TBH I don't see anything wrong with your first version -- if you don't need
the full treatment you shouldn't have to pay for it. :-)
But if you want to use asyncio's create_subprocess_shell() you can just
write a coroutine that reads from the reader and prints its output, and run
that reader:
@asyncio.coroutine
def tail(reader):
while True:
data = yield from reader.read(8192)
if not data:
break
# here you print data (note it's a bytes object)
@asyncio.coroutine
def setup():
reader, writer = yield from asyncio.create_subprocess_shell(......)
yield from tail(reader)
asyncio.get_event_loop().run_until_complete(setup())
There's also a lower-level subprocess API on the event loop; it lets you
write a Protocol subclass; in that class you can write a data_received()
method that prints your data:
class TailProtocol:
def data_received(self, data):
# here you print data (note it's a bytes object)
@asyncio.coroutine
def setup():
transport, protocol = yield from loop.subprocess_shell(TailProtocol,
program, *args)
The termination condition in this case is a little complex, you probably
want to create a Future in TailProtocol.__init__() that is made complete by
the connection_lost() callback:
class TailProtocol:
def __init__(self):
self.complete = asyncio.Future()
def data_received(self, data):
# etc.
def connection_lost(self, err):
self.complete.set_result(err)
@asyncio.coroutine
def setup():
transport, protocol = yield from loop.subprocess_shell(TailProtocol,
program, *args)
yield from protocol.complete
asyncio.get_event_loop().run_until_complete(setup())

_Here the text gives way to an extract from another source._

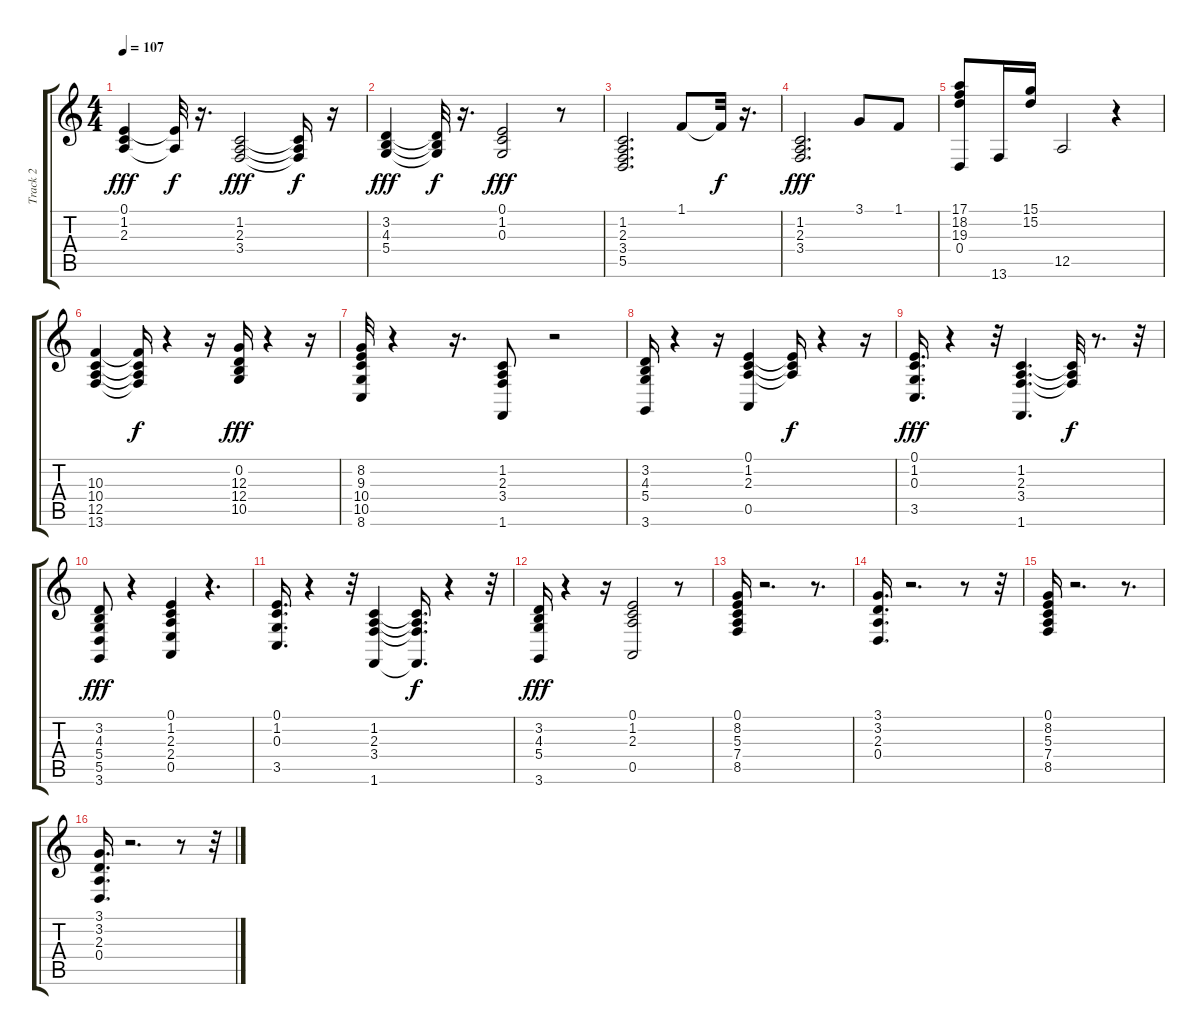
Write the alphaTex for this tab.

Hope this isn't too overwhelming for you. :-)
On Sat, May 17, 2014 at 2:06 PM, Dan McDougall <[email protected]> wrote:
> So I'm trying to monitor a shell process (think, 'tail -f some.log')
> inside a Python program with a running a asyncio event loop (all defaults).

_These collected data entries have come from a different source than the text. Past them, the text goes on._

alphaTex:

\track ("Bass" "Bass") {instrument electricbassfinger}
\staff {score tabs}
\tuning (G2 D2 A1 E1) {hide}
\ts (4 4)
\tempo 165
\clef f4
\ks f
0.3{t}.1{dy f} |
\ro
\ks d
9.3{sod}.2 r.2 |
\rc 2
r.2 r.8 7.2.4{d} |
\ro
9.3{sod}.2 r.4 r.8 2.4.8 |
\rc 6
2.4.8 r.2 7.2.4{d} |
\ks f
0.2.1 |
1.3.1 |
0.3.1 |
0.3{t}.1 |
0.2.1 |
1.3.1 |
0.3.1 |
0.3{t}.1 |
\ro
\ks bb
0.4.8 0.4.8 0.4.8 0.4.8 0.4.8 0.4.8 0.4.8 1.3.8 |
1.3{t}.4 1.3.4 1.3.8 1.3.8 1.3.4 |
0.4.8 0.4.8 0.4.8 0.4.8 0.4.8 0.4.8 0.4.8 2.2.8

> If I write my own (complicated) "spawn_process()" method that uses
> pty.fork() I can do this:
>
> loop = asyncio.get_event_loop()
> fd = spawn_process(['/bin/sh', '-c', '/path/to/some/program'])
> loop.add_reader(fd, print_output, fd) # print_output() does exactly that
> loop.run_forever()
>
> ...and it works OK but it feels wrong since folks went to the trouble of
> creating asyncio.create_subprocess_shell(). Assuming I write a function
> that just spawns a subprocess and returns the resulting object:
>
> @asyncio.coroutine
> def subprocess_shell(cmd, **kwds):
> proc = yield from asyncio.create_subprocess_shell(cmd, **kwds)
> return proc
>
> How do I get the fileno() of 'proc.stdout' so I can pass it to
> loop.add_reader()? I can't seem to find it anywhere in the object. Maybe
> I'm just not looking in the right place? I just want it to call a callback
> when the stdout/stderr of the process has output. You can't use
> loop.add_reader() without a file descriptor... Or perhaps I'm missing
> something. Is there a "better way" to handle this kind of thing?
>
> If I did the same thing with subprocess.Popen() the resulting proc.stdout
> and proc.stderr will have fileno() methods that can be passed to
> loop.add_reader(). I assume there was a good reason why the same
> functionality was not added to asyncio.create_subprocess_shell()?